# Thread: one more committee problem

1. ## one more committee problem

We are going to form 3 committees from the people in our class, 4 people per committee. There are 12 people in our class and everyone will be placed on exactly one committee. 4 ppl on com. X, 4 on Y and 4 on Z. How many options for committee assignments are there?

i think this is 12C4 * 8C4 * 4C4?

2. Originally Posted by ihavvaquestion
We are going to form 3 committees from the people in our class, 4 people per committee. There are 12 people in our class and everyone will be placed on exactly one committee. 4 ppl on com.

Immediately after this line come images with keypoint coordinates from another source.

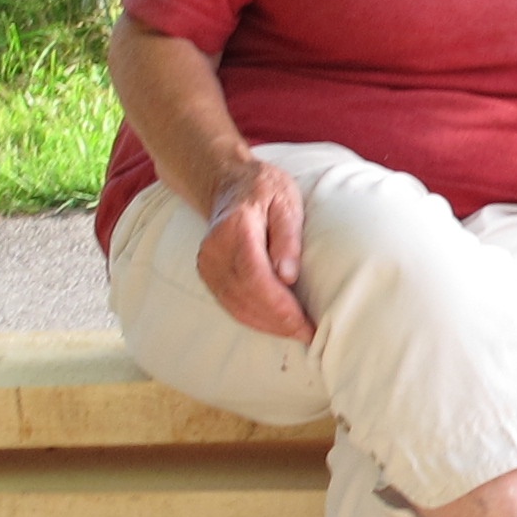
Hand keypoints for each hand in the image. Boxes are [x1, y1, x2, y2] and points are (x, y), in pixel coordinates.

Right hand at [198, 159, 312, 342]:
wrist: (229, 183)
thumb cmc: (265, 190)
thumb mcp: (286, 202)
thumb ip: (288, 237)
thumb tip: (288, 276)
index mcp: (236, 229)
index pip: (256, 276)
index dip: (280, 306)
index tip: (305, 323)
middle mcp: (214, 249)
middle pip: (245, 296)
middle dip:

X, 4 on Y and 4 on Z. How many options for committee assignments are there?

i think this is 12C4 * 8C4 * 4C4?
Looks spot on to me. If you only had 8 people to start with and had to form two 4 people committees there would be 8 ways to choose the first member of the first committee, then 7 ways to choose the second, then 6 to choose the third, then 5 to choose the last member of the first committee which corresponds to 8C4 and of course 4C4 is just 1. Now just add the 12C4 apply the product principle and get your answer!

3. can anyone confirm this to be the correct answer?

4. Please forgive me for misunderstanding the question.

5. The answer is indeed $\binom{12}{4}\binom{8}{4}\binom{4}{4}=\frac{12!}{( 4!)^3}$.
These are ordered partitions because the committees have names.
Also note that this is the number of ways to rearrange the string $XXXXYYYYZZZZ$.